Contemplative Wise Men

My first impression of Brent Landau’s Revelation of the Magi was incredulity. The subtitle, “The Lost Tale of the Wise Men’s Journey to Bethlehem,” caused me to wonder about the book’s legitimacy. My curiosity was piqued when I saw the HarperOne imprint (a top-shelf publisher of popular, accessible religious titles); accolades on the back cover from major scholars such as John Dominic Crossan, Marvin Meyer, and Karen King; and the biographical citation that the author completed his doctoral work at Harvard.

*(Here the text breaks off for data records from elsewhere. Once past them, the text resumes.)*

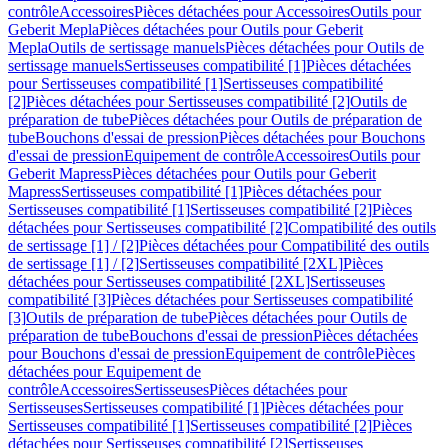
contrôle
Accessoires
Pièces détachées pour Accessoires
Outils pour
Geberit Mepla
Pièces détachées pour Outils pour Geberit
Mepla
Outils de sertissage manuels
Pièces détachées pour Outils de
sertissage manuels
Sertisseuses compatibilité [1]
Pièces détachées
pour Sertisseuses compatibilité [1]
Sertisseuses compatibilité
[2]
Pièces détachées pour Sertisseuses compatibilité [2]
Outils de
préparation de tube
Pièces détachées pour Outils de préparation de
tube
Bouchons d'essai de pression
Pièces détachées pour Bouchons
d'essai de pression
Equipement de contrôle
Accessoires
Outils pour
Geberit Mapress
Pièces détachées pour Outils pour Geberit
Mapress
Sertisseuses compatibilité [1]
Pièces détachées pour
Sertisseuses compatibilité [1]
Sertisseuses compatibilité [2]
Pièces
détachées pour Sertisseuses compatibilité [2]
Compatibilité des outils
de sertissage [1] / [2]
Pièces détachées pour Compatibilité des outils
de sertissage [1] / [2]
Sertisseuses compatibilité [2XL]
Pièces
détachées pour Sertisseuses compatibilité [2XL]
Sertisseuses
compatibilité [3]
Pièces détachées pour Sertisseuses compatibilité
[3]
Outils de préparation de tube
Pièces détachées pour Outils de
préparation de tube
Bouchons d'essai de pression
Pièces détachées
pour Bouchons d'essai de pression
Equipement de contrôle
Pièces
détachées pour Equipement de
contrôle
Accessoires
Sertisseuses
Pièces détachées pour
Sertisseuses
Sertisseuses compatibilité [1]
Pièces détachées pour
Sertisseuses compatibilité [1]
Sertisseuses compatibilité [2]
Pièces
détachées pour Sertisseuses compatibilité [2]
Sertisseuses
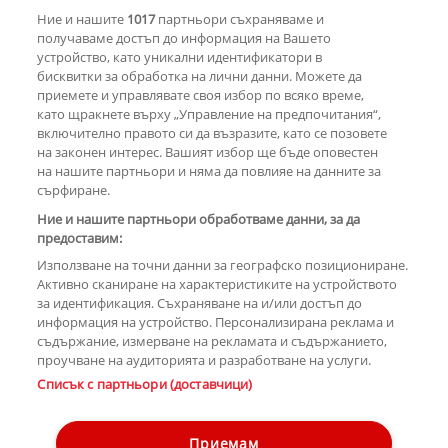
Миноуг - от съпернички до
Ние и нашите
1017
партньори съхраняваме и
приятелки
получаваме достъп до информация на Вашето
устройство, като уникални идентификатори в
бисквитки за обработка на лични данни. Можете да
РЕКЛАМА
приемете и управлявате своя избор по всяко време,
като щракнете върху „Управление на предпочитания“,
включително правото си да възразите, като се позовете
на законен интерес. Вашият избор ще бъде оповестен
КОМЕНТАРИ
на нашите партньори и няма да повлияе на данните за
сърфиране.
Ние и нашите партньори обработваме данни, за да
предоставим:
РЕКЛАМА
Използване на точни данни за географско позициониране.
Активно сканиране на характеристиките на устройството
за идентификация. Съхраняване на и/или достъп до
информация на устройство. Персонализирана реклама и
съдържание, измерване на рекламата и съдържанието,
проучване на аудиторията и разработване на услуги.
Copyright © 2007-2026 Hotnews.bg. Всички права запазени.
Списък с партньори (доставчици)
Този уебсайт е собственост на Sportal Media Group
Контакти
За рекламa
Общи условия
Етични правила на НСС
Приемам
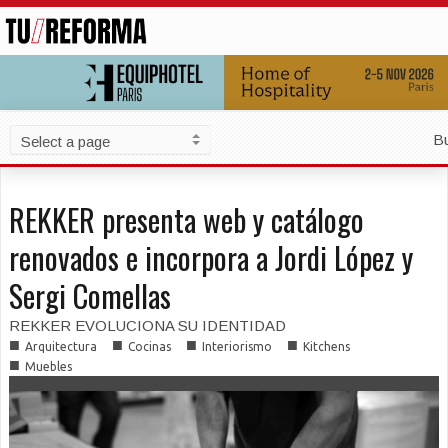
B
REKKER presenta web y catálogo
renovados e incorpora a Jordi López y
Sergi Comellas
REKKER EVOLUCIONA SU IDENTIDAD
■
■
■
■
Arquitectura
Cocinas
Interiorismo
Kitchens
■
Muebles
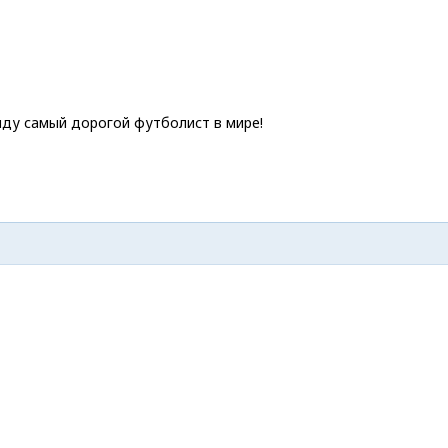
лду самый дорогой футболист в мире!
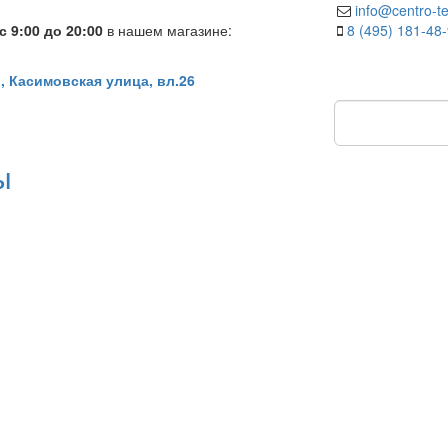
info@centro-te
 9:00 до 20:00
в нашем магазине:
8 (495) 181-48
, Касимовская улица, вл.26
ы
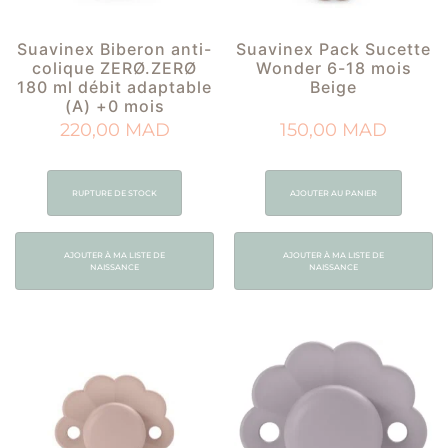
Suavinex Biberon anti-
Suavinex Pack Sucette
colique ZERØ.ZERØ
Wonder 6-18 mois
180 ml débit adaptable
Beige
(A) +0 mois
220,00
MAD
150,00
MAD
RUPTURE DE STOCK
AJOUTER AU PANIER
AJOUTER À MA LISTE DE
AJOUTER À MA LISTE DE
NAISSANCE
NAISSANCE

As I began reading, I discovered that the subtitle’s claim of “lost” is a mild exaggeration. An eighth-century copy of the manuscript was stored for centuries in an Egyptian monastery before being transferred in the 1700s to the Vatican Library. A few scholars have written about this manuscript previously, but Landau’s book is the first English translation, giving hope to upcoming graduate students that you never know when you may stumble upon “treasure hidden in a field.”

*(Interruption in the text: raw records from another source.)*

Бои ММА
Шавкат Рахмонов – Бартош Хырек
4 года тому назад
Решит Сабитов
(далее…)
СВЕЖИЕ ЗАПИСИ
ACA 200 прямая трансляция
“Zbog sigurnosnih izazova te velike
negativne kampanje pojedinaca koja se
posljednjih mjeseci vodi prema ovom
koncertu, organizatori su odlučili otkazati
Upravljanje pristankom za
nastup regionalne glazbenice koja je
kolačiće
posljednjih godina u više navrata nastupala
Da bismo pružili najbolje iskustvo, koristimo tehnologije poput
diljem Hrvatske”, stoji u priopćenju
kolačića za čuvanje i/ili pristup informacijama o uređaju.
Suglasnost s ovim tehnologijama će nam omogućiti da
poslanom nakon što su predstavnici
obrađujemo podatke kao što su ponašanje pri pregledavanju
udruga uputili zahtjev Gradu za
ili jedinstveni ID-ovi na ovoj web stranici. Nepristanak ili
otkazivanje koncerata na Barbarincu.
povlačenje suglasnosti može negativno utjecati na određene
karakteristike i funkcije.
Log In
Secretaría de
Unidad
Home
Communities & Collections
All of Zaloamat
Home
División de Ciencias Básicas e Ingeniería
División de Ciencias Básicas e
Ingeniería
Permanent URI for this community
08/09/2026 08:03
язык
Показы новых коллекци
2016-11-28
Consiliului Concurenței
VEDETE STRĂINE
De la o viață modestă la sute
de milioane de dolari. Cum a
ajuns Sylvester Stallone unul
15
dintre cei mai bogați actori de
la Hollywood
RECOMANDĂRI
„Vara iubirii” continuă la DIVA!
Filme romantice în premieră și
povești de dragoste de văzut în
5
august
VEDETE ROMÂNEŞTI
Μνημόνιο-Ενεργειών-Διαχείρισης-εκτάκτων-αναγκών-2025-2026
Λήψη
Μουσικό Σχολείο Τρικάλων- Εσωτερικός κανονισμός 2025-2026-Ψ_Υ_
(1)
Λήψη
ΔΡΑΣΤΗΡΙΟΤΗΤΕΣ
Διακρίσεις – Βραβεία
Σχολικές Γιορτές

Landau dates the original text of the “Revelation of the Magi” to the “late second or early third century.” So, although the book has little to contribute to any “Quest for the Historical Magi,” there is — as with texts like the second-century “Gospel of Judas” — insight to be gained about the early Christian communities that produced this work.

As someone invested in the Christian contemplative tradition, I was fascinated from the very first chapter in which the claim is made that the kings “were called Magi in the language of that land because in silence, without a sound, they glorified and they prayed.” Thus, irrespective of whether the historical Magi were contemplatives, we nevertheless have a strong early reference to a Christian community writing about the practice of silent prayer.

I was similarly fascinated by the theme that the “Wise Men” became “wise” due to “foreknowledge of the future” being passed down from Adam through his decedents, all the way until the magi. The alleged source of this knowledge derives from Adam’s eating of the fruit of the Tree of Knowledge. If this were the case, perhaps a long overdue “thank you” to Eve would be in order for passing the wisdom-bearing fruit to Adam!

As for whether I would commend this book to others, my opinion is undoubtably biased since I am someone who rushed to the bookstore a few years ago to buy a copy of “The Gospel of Judas” the first day it was released. I had no illusions that I would gain any insights into the “historical Judas.” However, as with “The Revelation of the Magi,” there is, again, insight to be gained into the diversity of early Christianity. So if you are looking for a present for the religion nerd in your life, the edition of the book is lovely, including eight full-page illustrations, albeit in black and white.

In closing, I have been asked to pose a question to the author. My question is: “If you were asked to preach on a text from “The Revelation of the Magi” in an open-minded, progressive Christian congregation on Epiphany Sunday 2011, what text(s) would you chose and what are some highlights of the sermon you would preach?”